Мошкина, увидев знакомые лица, печально вздыхала и принималась за свою привычную диспетчерскую работу: разводить самолёты в воздухе.
Знаете, Мошкина действительно из тех, о ком говорят «она на своём месте». Она идеальный тип начальства, особенно в женском коллективе (как раз мой случай).
Во-первых, у неё очень мягкий, монотонный, тихий, какой-то усыпляющий голос, который она никогда не повышает. И преподавателей это часто вводит в заблуждение: слушая её еле слышное успокаивающее журчание, кажется, что она на твоей стороне. Серьёзно, её голос творит чудеса: абсолютно невозможно поверить, что так разговаривает человек, настроенный против тебя.
Во-вторых, практически всегда Мошкина улыбается и кивает. Кажется, что она с тобой соглашается, а на самом деле согласием и не пахнет.
В-третьих, дамочка никогда не скупится на ласковые слова. Мы все у неё самые лучшие, самые прекрасные, самые чудесные и вообще…
– Я уверена, что вы в самом ближайшем будущем станете главой своего методического объединения, – поёт она одной.
– Лучше вас никто не справляется с трудными детьми, – мурлычет она другой.
После таких песнопений дальнейшие гадости воспринимаются чуть ли не как комплименты.
В-четвёртых, Мошкина щедро и душевно делится своими трудностями, подстерегающими её на высоком посту. Причём говорит обо всём очень доверительно, почти интимно, давая понять, что только ты можешь её понять. И с родителями ей трудно, и дети пошли неуправляемые, и директор ей постоянно выговаривает… После таких откровений чувствуешь, что твои проблемы по сравнению с трудностями этого чудного человека не такие уж и серьёзные. И вообще, как можно жаловаться и говорить о себе в такой ситуации! Вон как страдает бедняжка завуч! Лучше помолчать, уступить, хоть так человека утешить.
Так что Мошкина вписывается в свою должность тютелька в тютельку. С позиции директора, разумеется, а не с нашей.
В ситуации с Ваней всё прошло точно по известному сценарию. Мягко, даже жалостливо у меня поинтересовались, в чём проблема. Мой краткий рассказ. Пауза. Ждут оправданий. В то время я ещё на это ловилась и горячо доказывала, что:
А) Никаких двоек ни «ни за что», ни «за что-то» у Вани нет. В этом можно убедиться, просмотрев классный журнал – документ всё-таки!
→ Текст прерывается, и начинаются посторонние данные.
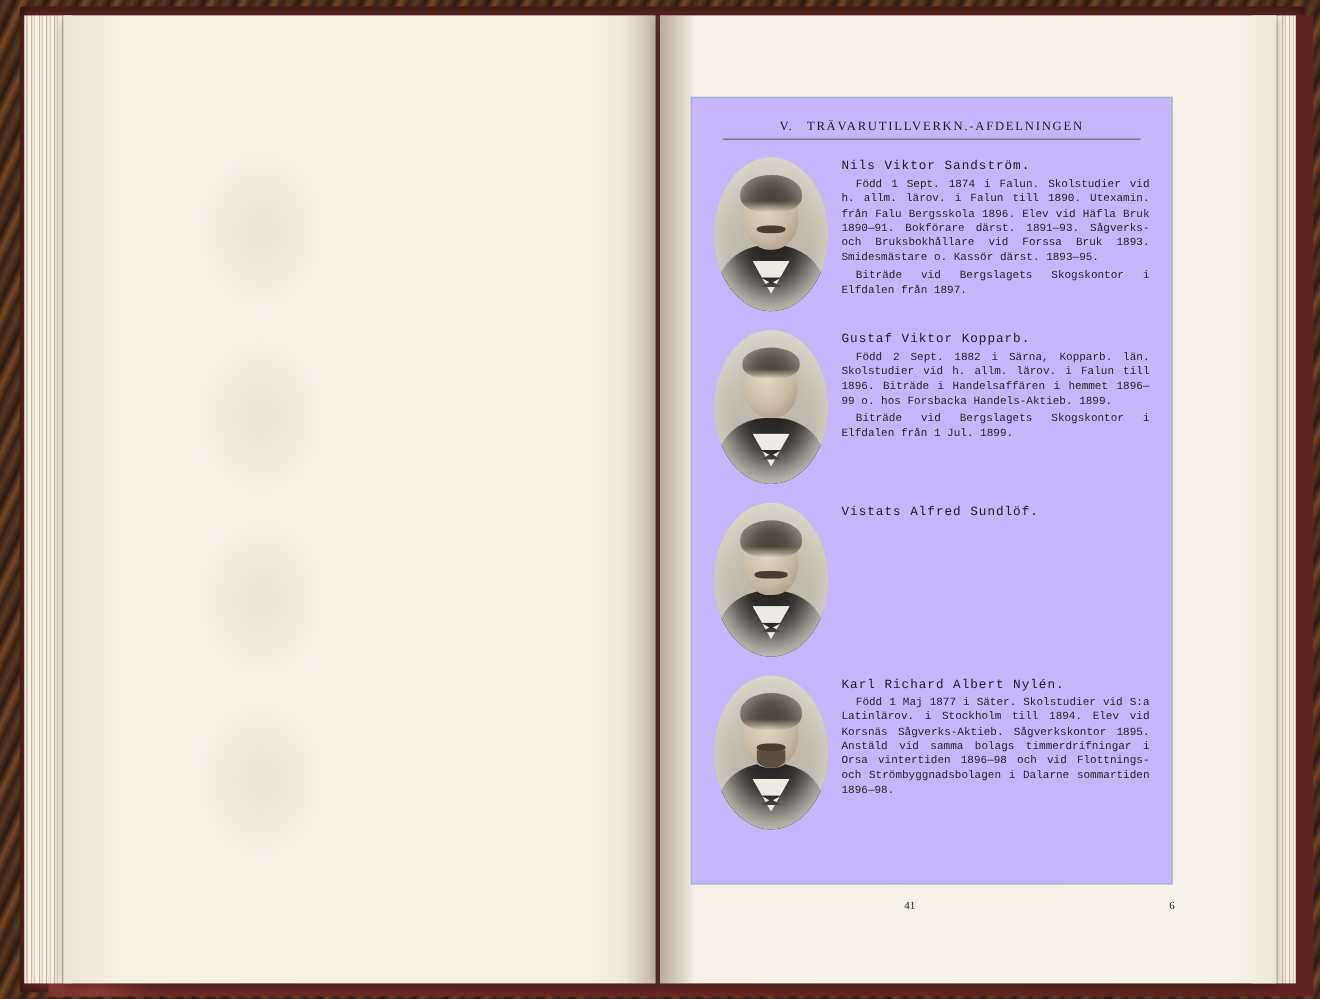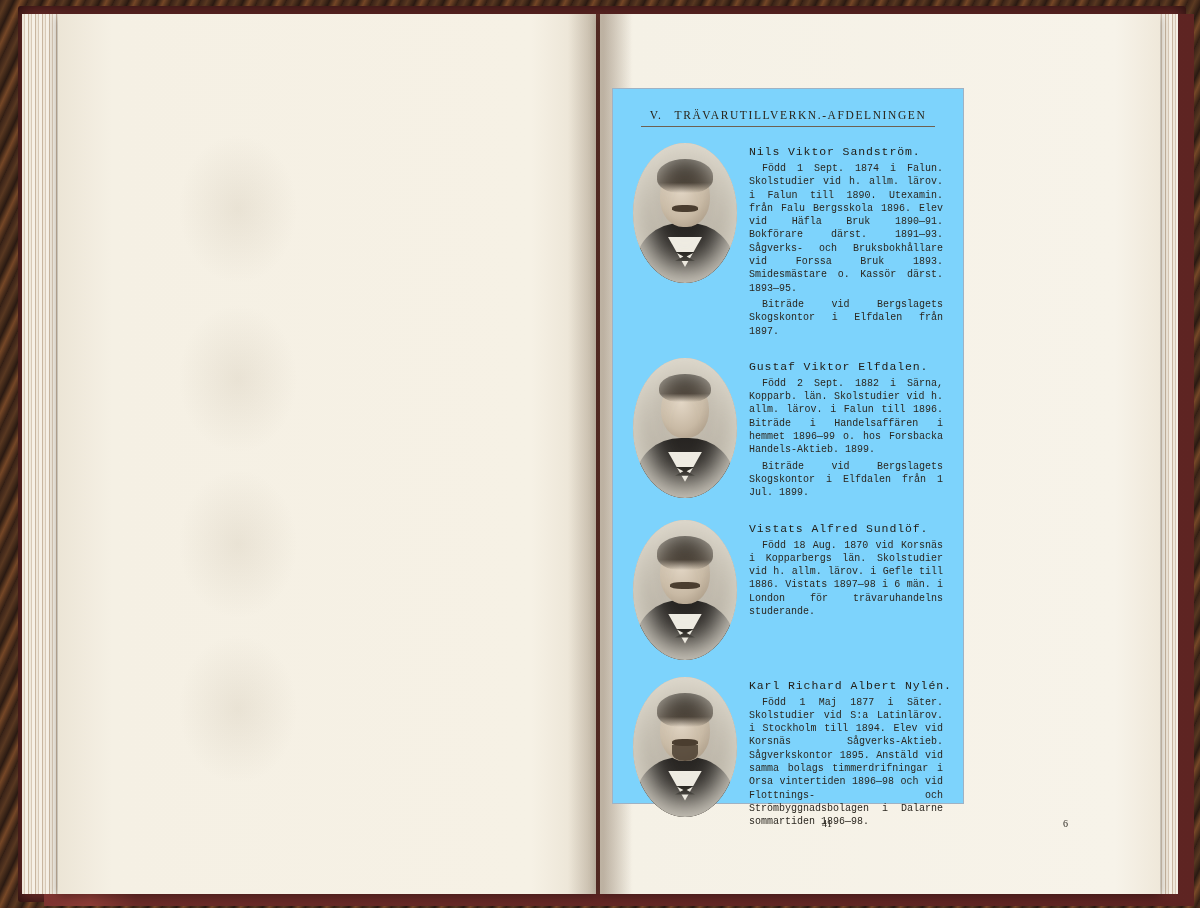--- a/index.html
+++ b/index.html
@@ -73,23 +73,23 @@
   }
 
   
   .ghost{
     position:absolute;left:120px;width:120px;height:150px;border-radius:50%;
     background:radial-gradient(ellipse at center,rgba(170,155,130,.16),rgba(170,155,130,0) 70%);
   }
 
   
   .text-block{
-    position:absolute;left:612px;top:88px;width:352px;height:716px;
+    position:absolute;left:628px;top:88px;width:438px;height:716px;
     border:1px solid #9fb2c4;
-    background:#7dd3fc;
+    background:#c4b5fd;
     box-sizing:border-box;
     padding:14px 20px 10px 20px;
   }
   .chapter-head{
     text-align:center;
     font-size:11.5px;
     letter-spacing:1.6px;
     color:#2a2419;
     padding-bottom:5px;
     border-bottom:1px solid #6d6152;
@@ -235,40 +235,39 @@
       <div class="portrait">
         <div class="bg"></div>
           <div class="suit"></div>
           <div class="collar"></div>
           <div class="tie"></div>
         <div class="head" style="width:48px;height:58px;"></div>
           <div class="hair" style="width:52px;height:28px;"></div>
           <div class="vig"></div>
       </div>
       <div class="entry-text">
-        <div class="name">Gustaf Viktor Elfdalen.</div>
+        <div class="name">Gustaf Viktor Kopparb.</div>
         <p class="para">Född 2 Sept. 1882 i Särna, Kopparb. län. Skolstudier vid h. allm. lärov. i Falun till 1896. Biträde i Handelsaffären i hemmet 1896—99 o. hos Forsbacka Handels-Aktieb. 1899.</p>
         <p class="para">Biträde vid Bergslagets Skogskontor i Elfdalen från 1 Jul. 1899.</p>
       </div>
     </div>
 
     <div class="entry">
       <div class="portrait">
         <div class="bg"></div>
           <div class="suit"></div>
           <div class="collar"></div>
           <div class="tie"></div>
         <div class="head"></div>
           <div class="hair"></div>
           <div class="stache" style="width:30px;"></div>
           <div class="vig"></div>
       </div>
       <div class="entry-text">
         <div class="name">Vistats Alfred Sundlöf.</div>
-        <p class="para">Född 18 Aug. 1870 vid Korsnäs i Kopparbergs län. Skolstudier vid h. allm. lärov. i Gefle till 1886. Vistats 1897—98 i 6 män. i London för trävaruhandelns studerande.</p>
       </div>
     </div>
 
     <div class="entry">
       <div class="portrait">
         <div class="bg"></div>
           <div class="suit"></div>
           <div class="collar"></div>
           <div class="tie"></div>
         <div class="head"></div>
Б) «Кричать» и «повышать голос» – разные вещи. Пожалуйста, давайте спросим остальных детей из группы, кричу я или нет.
В) Учиться на твёрдую четвёрку Ваня может, но не считает нужным, всё больше привыкая добиваться хороших оценок различными манипуляциями, причём это касается не только английского языка. Спросите классного руководителя. Оценки ему ставятся по тем же критериям, что и другим. Не ниже, не выше.
Г) По поводу перехода Вани в другую группу никаких возражений не имею, а даже и приветствую. Иру только жалко.
Выслушав все мои оправдания, сопровождаемые со стороны Мошкиной трагической улыбкой и энергичными кивками, должными изображать сочувствие, администрация в свою очередь сообщала мне, что:
А) Даже если не поставила два в журнал, а только пообещала или, не приведи господь, только подумала об этом, это уже оскорбление для Вани, а тем паче для его родителей.
Б) Мой темперамент и манера поведения ведут к тому, что мой тон на 90 % воспринимается как крик. Так что лучше снизить децибелы процентов на 97 %. А лучше и на 100 %.
В) Перевод в другую группу – не выход. Там 18 человек, а у меня только 12. Нехорошая статистика получится.
Г) Ваня – мальчик особенный, относиться к нему, как ко всем, нельзя.
Этот пункт разбивался на подпункты: а) Если мальчик не хочет отвечать на уроке, не надо настаивать. Может, у него живот болит. Или просто настроение плохое. б) Оценивать его как всех тоже нельзя. К нему надо применить дифференцированный подход. Всем задать целое упражнение, а ему – половину. Или треть. Или одно предложение.